Inner House delays decision in nobile officium petition

Inner House delays decision in nobile officium petition

Lord Carloway

The Inner House of the Court of Session has delayed a decision on signing a letter seeking an extension to Article 50 if Prime Minister Boris Johnson refuses to do so.

Petitioners Dale Vince OBE, Joanna Cherry QC MP and Jolyon Maugham QC had asked judges to enforce legislation passed by MPs aimed at preventing a no-deal Brexit.

Under the “Benn Act”, Mr Johnson must ask EU leaders for a delay if a deal has not yet been agreed by 19 October.

But judges said they could not rule on the matter until the political debate has “played out”.

The court will convene again on 21 October when circumstances should be “significantly clearer”, judges said.

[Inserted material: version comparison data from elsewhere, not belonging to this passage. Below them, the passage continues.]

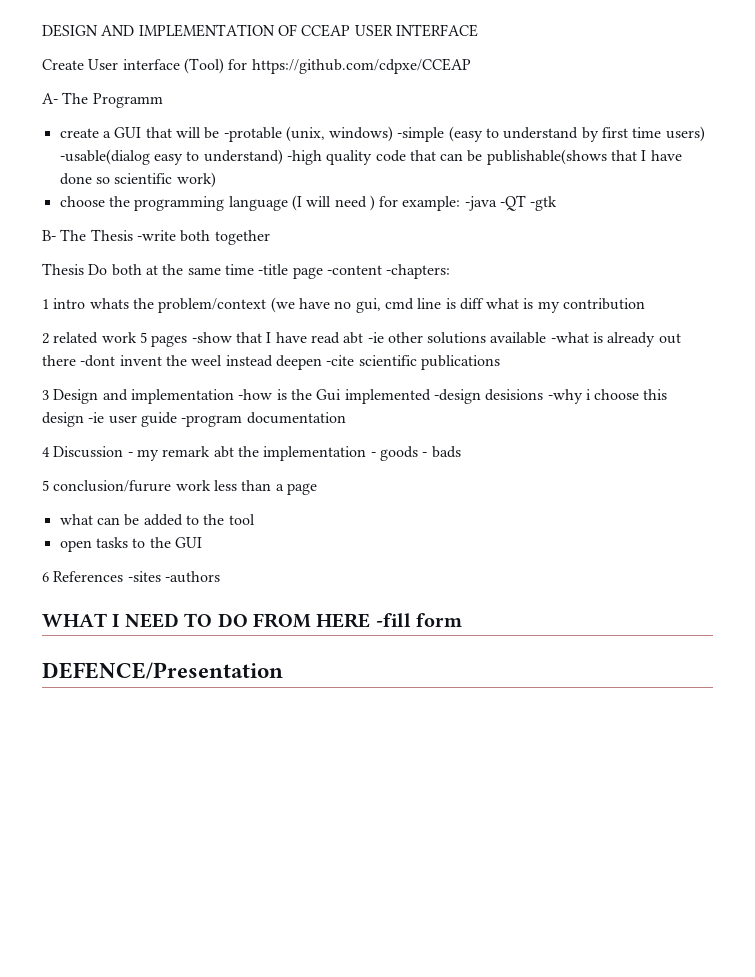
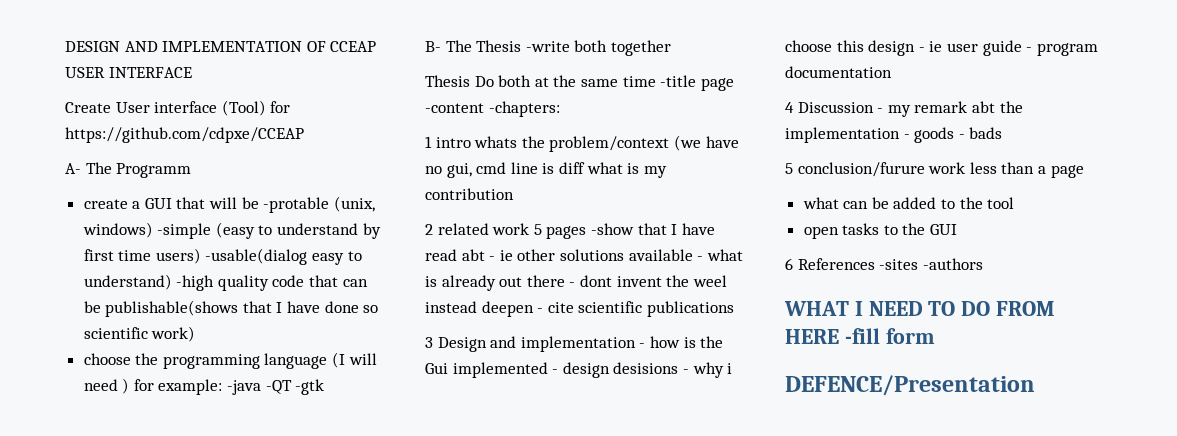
[367,332,384,343] -ie -> [489,250,513,261] - ie
[550,332,589,343] -what -> [697,249,743,261] - what
[80,355,116,367] -dont -> [569,275,612,287] - dont
[326,355,355,366] -cite -> [537,302,574,313] - cite
[238,389,273,400] -how -> [639,336,680,348] - how
[433,389,668,404] [42,412,243,427] -design desisions -why i choose this design -ie user guide -program -> [552,362,733,378] [785,40,1098,56] - design desisions - why i choose this design - ie user guide - program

Lord Carloway wrote: “Until the time for sending the letter has arrived, the PM has not acted unlawfully, whatever he and his officials are reported to have said privately or in public.

“The situation remains fluid. Over the next two weeks, circumstances will inevitably change.”

Mr Maugham said: “These cases are about keeping the Prime Minister on the straight and narrow. We have extracted from him a promise that he will comply with the law. If he breaks that promise he will face the music – including possible contempt proceedings. And the courts are likely to make good any failure on his part, including signing the Benn Act letter.”

Elaine Motion, executive chairman of Balfour and Manson, which represents the petitioners, said: “The decision today gives the Prime Minister time and space to comply with his legal obligations in terms of the Benn Act - and not to frustrate it.

“If he fails to comply with the terms of the act and does not sign the letter to extend the Brexit date, the court will determine the matter on 21 October.

“The decision by the Inner House of the Court of Session to continue the matter until 21 October reflects the fact that the 21st is the earliest date after the deadline of 19 October for the Prime Minister to sign the letter to the European Council.

“Its decision vindicates entirely the petitioners’ actions in these cases which have resulted, for the first time, in the Prime Minister indicating in formal court documents that he will sign the letter and not seek to frustrate the Benn Act.”